とにかく、あまりにもバタバタ続きの初めての現場体験だった。
「お疲れ様、和馬くん」
と、飲み物を渡してくれたのは、第十七小隊ブラボー・チームの海野沙織リーダーだった。金属の筒の中に、アミノ酸とビタミンとブドウ糖の濃縮炭酸液が満たされている。これを飲むと、一発で疲れが取れる代物だ。
なぜか和馬は別の隊のメンバーと同じ船に乗り合わせていた。サルヴァドール号とフロラシオン号のどちらに乗ればいいのかわからないままに、とにかく乗れ乗れと尻を叩かれて飛び込んだところがこの船だった。
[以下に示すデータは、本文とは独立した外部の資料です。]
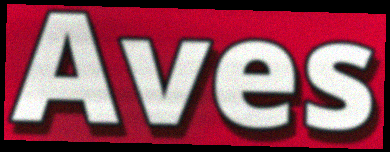
Aves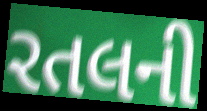
રતલનીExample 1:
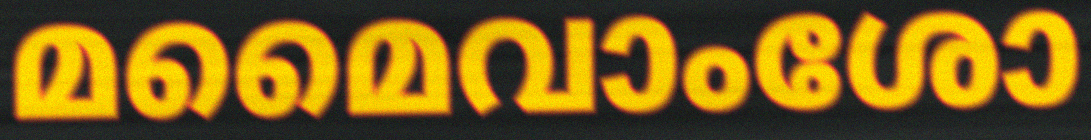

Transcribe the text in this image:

മമൈവാംശോ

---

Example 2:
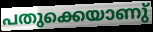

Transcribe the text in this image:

പതുക്കെയാണു്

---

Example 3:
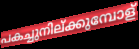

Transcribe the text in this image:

പകച്ചുനില്ക്കുമ്പോള്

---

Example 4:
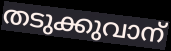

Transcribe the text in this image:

തടുക്കുവാന്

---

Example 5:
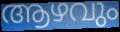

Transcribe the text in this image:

ആഴവും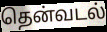
தென்வடல்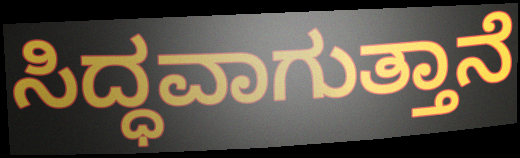
ಸಿದ್ಧವಾಗುತ್ತಾನೆ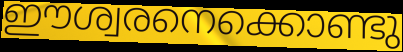
ഈശ്വരനെക്കൊണ്ടു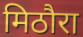
मिठौरा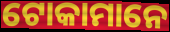
ଟୋକାମାନେ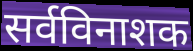
सर्वविनाशक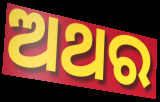
ଅଥରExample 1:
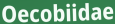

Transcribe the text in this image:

Oecobiidae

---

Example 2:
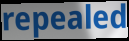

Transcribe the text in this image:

repealed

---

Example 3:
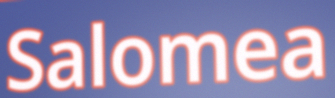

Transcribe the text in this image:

Salomea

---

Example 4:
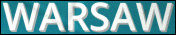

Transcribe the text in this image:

WARSAW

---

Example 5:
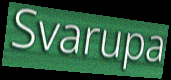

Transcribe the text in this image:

Svarupa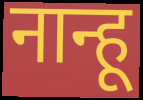
नान्हूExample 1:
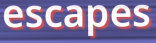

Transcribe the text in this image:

escapes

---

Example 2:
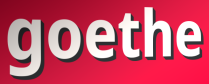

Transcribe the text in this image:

goethe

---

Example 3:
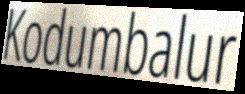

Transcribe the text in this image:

Kodumbalur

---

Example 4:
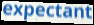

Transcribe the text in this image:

expectant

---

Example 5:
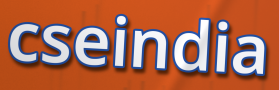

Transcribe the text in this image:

cseindiaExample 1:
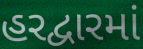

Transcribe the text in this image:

હરદ્વારમાં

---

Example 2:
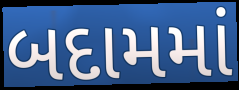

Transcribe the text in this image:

બદામમાં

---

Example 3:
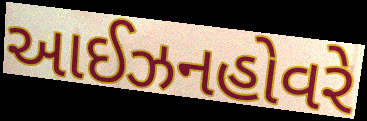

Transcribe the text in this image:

આઈઝનહોવરે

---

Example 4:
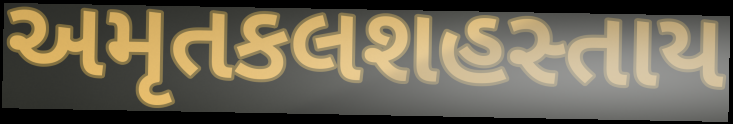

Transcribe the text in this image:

અમૃતકલશહસ્તાય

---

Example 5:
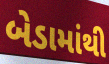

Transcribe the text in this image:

બેડામાંથી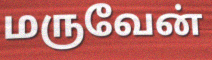
மருவேன்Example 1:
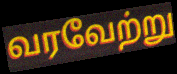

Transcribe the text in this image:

வரவேற்று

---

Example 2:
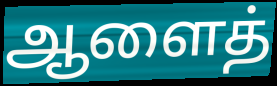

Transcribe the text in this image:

ஆளைத்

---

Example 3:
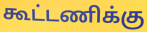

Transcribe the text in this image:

கூட்டணிக்கு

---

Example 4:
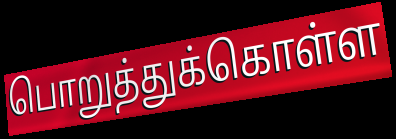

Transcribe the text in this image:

பொறுத்துக்கொள்ள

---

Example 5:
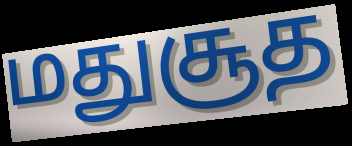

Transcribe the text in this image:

மதுசூத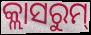
କ୍ଲାସରୁମ୍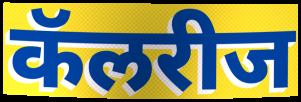
कॅलरीजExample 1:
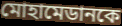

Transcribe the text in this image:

মোহামেডানকে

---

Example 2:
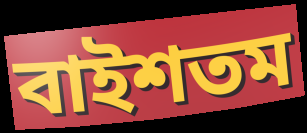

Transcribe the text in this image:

বাইশতম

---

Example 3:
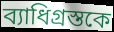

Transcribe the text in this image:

ব্যাধিগ্রস্তকে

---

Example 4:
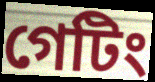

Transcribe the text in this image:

গেটিং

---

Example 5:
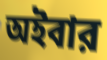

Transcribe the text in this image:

অইবারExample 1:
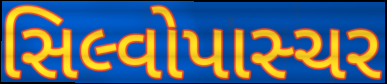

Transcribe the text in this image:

સિલ્વોપાસ્ચર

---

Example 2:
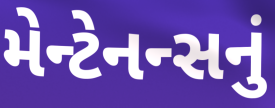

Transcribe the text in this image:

મેન્ટેનન્સનું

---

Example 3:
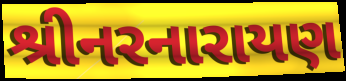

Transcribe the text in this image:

શ્રીનરનારાયણ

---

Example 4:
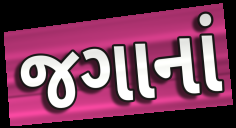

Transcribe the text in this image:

જગાનાં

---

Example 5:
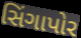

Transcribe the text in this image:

સિંગાપોરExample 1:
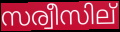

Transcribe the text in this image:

സര്വീസില്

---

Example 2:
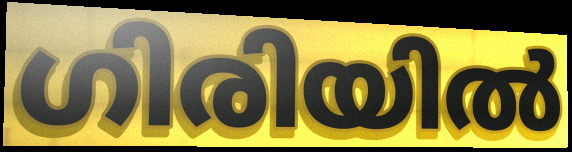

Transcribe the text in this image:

ഗിരിയിൽ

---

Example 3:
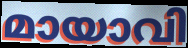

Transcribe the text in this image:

മായാവി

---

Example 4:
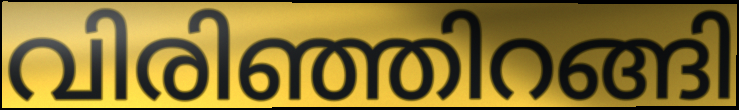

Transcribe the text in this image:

വിരിഞ്ഞിറങ്ങി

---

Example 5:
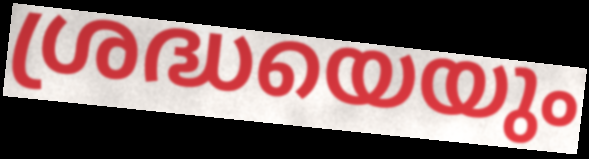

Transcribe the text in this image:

ശ്രദ്ധയെയും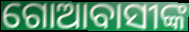
ଗୋଆବାସୀଙ୍କ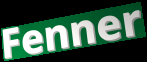
Fenner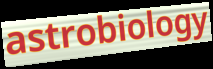
astrobiology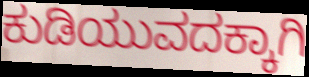
ಕುಡಿಯುವದಕ್ಕಾಗಿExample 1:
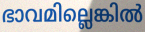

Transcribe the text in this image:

ഭാവമില്ലെങ്കിൽ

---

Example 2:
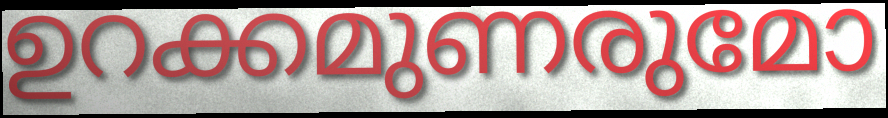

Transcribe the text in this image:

ഉറക്കമുണരുമോ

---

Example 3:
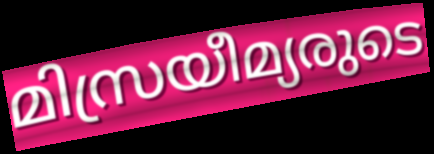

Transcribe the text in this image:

മിസ്രയീമ്യരുടെ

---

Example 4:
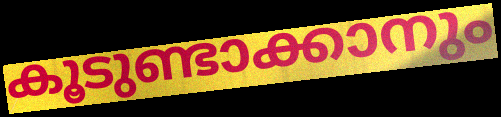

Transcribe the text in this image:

കൂടുണ്ടാക്കാനും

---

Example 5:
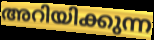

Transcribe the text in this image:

അറിയിക്കുന്ന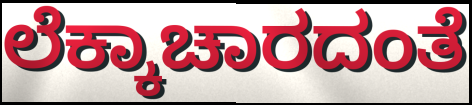
ಲೆಕ್ಕಾಚಾರದಂತೆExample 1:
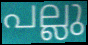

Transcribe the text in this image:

പല്ലു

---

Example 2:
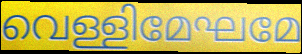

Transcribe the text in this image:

വെള്ളിമേഘമേ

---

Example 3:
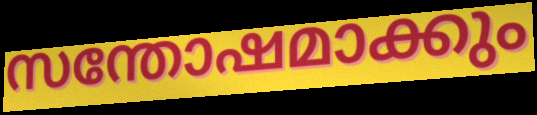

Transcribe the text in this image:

സന്തോഷമാക്കും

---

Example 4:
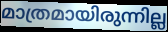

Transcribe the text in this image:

മാത്രമായിരുന്നില്ല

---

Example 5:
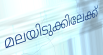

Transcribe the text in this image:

新人たちは五人五人で無理やり分けられて、エアロックに詰め込まれ、ようやく船内で落ち着いて、今やっとヘルメットを脱いだところだ。
「こっちはどっちの船?」
と和馬が訊いても、沙織は、
「わかんない」と、首を横に振った。
座席には男女混合で、新人は男三人女二人が乗っていた。その内訳は、和馬と沙織の他に、救命医の足立俊作と宇宙船技師の桐野十三、そして、通信士の浅倉晴香だ。
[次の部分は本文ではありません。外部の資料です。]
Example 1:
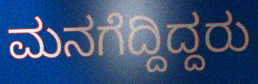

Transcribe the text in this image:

ಮನಗೆದ್ದಿದ್ದರು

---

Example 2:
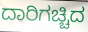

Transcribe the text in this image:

ದಾರಿಗಚ್ಚಿದ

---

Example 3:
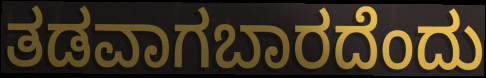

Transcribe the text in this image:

ತಡವಾಗಬಾರದೆಂದು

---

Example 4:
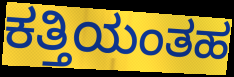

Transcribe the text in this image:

ಕತ್ತಿಯಂತಹ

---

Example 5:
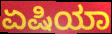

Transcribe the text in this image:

ಏಷಿಯಾ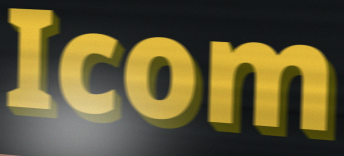
Icom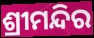
ଶ୍ରୀମନ୍ଦିର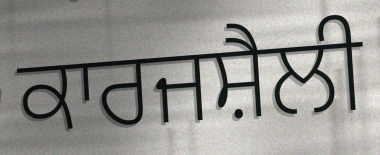
ਕਾਰਜਸ਼ੈਲੀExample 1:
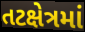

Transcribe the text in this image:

તટક્ષેત્રમાં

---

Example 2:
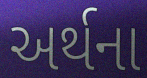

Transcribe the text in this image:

અર્થના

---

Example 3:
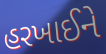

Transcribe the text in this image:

હરખાઈને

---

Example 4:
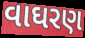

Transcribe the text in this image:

વાઘરણ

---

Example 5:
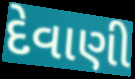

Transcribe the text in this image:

દેવાણી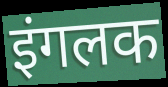
इंगलकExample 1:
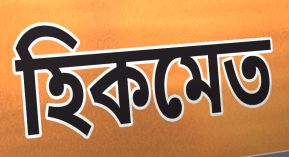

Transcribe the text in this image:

হিকমেত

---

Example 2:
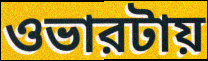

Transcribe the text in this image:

ওভারটায়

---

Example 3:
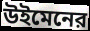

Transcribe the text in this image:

উইমেনের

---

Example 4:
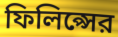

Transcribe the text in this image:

ফিলিপ্সের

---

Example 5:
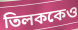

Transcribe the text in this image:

তিলককেও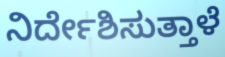
ನಿರ್ದೇಶಿಸುತ್ತಾಳೆ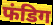
फंडिगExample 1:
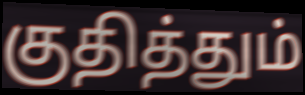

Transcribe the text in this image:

குதித்தும்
あろうことか、どいつもこいつも自分たちがどっちの船に乗っているのか把握していなかった。
先輩たちはまだ船の外にいて、何やら忙しく立ち働いている。自分たちばかりこんなところでゆっくりしているのが申し訳なく思えるほどだ。
「わたしたちも、何かしたほうがいいのかな」
と、通信士の晴香はぽつりとつぶやいた。
そのとき、いつの間にか操縦席に座っていた先輩の佐藤愛梨紗が立ち上がって、みんなのほうを振り返った。彼女はあまりに小さいので、この瞬間までそこにいることに誰も気づいていなかった。彼女は言った。
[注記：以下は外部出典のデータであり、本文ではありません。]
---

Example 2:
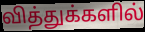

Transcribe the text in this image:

வித்துக்களில்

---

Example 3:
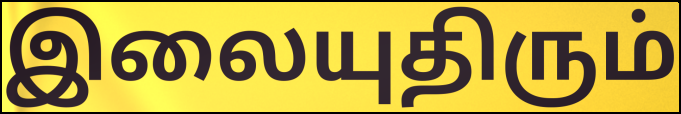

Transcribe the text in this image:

இலையுதிரும்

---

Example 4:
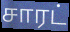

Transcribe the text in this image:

சாரட்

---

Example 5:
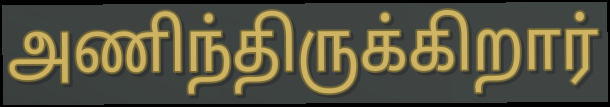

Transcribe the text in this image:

அணிந்திருக்கிறார்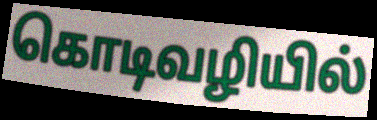
கொடிவழியில்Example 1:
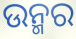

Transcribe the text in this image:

ଉନ୍ମର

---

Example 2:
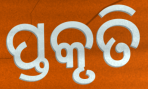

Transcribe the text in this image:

ପ୍ତକୃତି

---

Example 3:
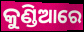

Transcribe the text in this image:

କୁଣ୍ଡିଆରେ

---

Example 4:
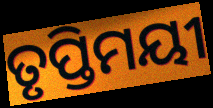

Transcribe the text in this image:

ତୃପ୍ତିମୟୀ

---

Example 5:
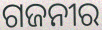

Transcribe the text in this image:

ଗଜନୀରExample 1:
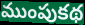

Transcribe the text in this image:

ముంపుకథ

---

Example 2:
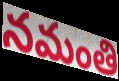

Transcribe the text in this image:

నమంతి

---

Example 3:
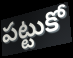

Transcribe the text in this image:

పట్టుకో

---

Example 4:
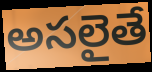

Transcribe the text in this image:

అసలైతే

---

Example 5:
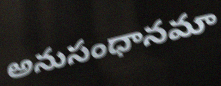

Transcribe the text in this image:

అనుసంధానమా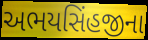
અભયસિંહજીનાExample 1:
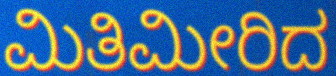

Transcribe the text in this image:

ಮಿತಿಮೀರಿದ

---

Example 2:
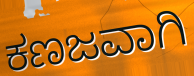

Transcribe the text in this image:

ಕಣಜವಾಗಿ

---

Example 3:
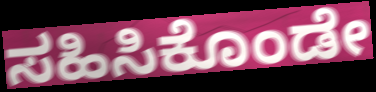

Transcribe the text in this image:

ಸಹಿಸಿಕೊಂಡೇ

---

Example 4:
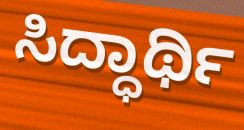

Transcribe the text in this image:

ಸಿದ್ಧಾರ್ಥಿ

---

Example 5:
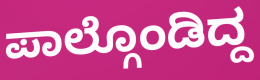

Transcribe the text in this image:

ಪಾಲ್ಗೊಂಡಿದ್ದ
「こっちはフロラシオン号たい。あんたたち、疲れとーとやろ。細かいことは考えんでよかけん、ゆっくりしんしゃい」
とても先輩とは思えない小さな女の子が突然話し掛けてきたので、新人たちは反応に困って固まってしまった。一応、新人たちは愛梨紗のことをいくらか知ってはいた。名前と顔とパイロットとしての評判は有名だったからだ。だが、実際に本物を見るのはみんな初めてだった。びっくりするほど小さくて、しかも訛っているので、そのインパクトは大きかった。
リーダーの和馬はみんなを代表して、何か言葉を返さなければならないと思った。和馬は立ち上がり、こう言った。
「僕らはお役に立てましたか?」
愛梨紗はにっこり微笑んだ。
「そりゃあ、もう、満点たい。あれだけできれば十分っちゃなかかと思うよ。先輩たちもみんな褒めよらしたけんね」
「ありがとうございます」
「それよっか、ご飯ば食べりー、おにぎりはいっぱいあるけん、遠慮せんでよかよ」
「はい、いただきます」
ほっとした和馬は、すとんと席に座り直した。その彼の手に、隣りの沙織がおにぎりを渡してくれた。それはわざわざ竹の皮でくるんであった。
そのおにぎりは、いつの間にか船に乗り込んできていた先輩たちが配ってくれたものだった。
噂では知っていたが、実物の彼女たちを見るのはみんな初めてだった。
桃井華も、天野妙子も、千堂しのぶも、夏木ユズも、そして、もちろん佐藤愛梨紗も、宇宙消防士を目指している少年少女の間では大変な有名人だった。そんな人たちと、これから一緒に働くのだ。
そんな先輩たちが、すぐ横でがやがや騒ぎながらおにぎりを食べている姿は、何とも言えない不思議な光景だった。
和馬は緊張のあまり食欲がなくなってしまった。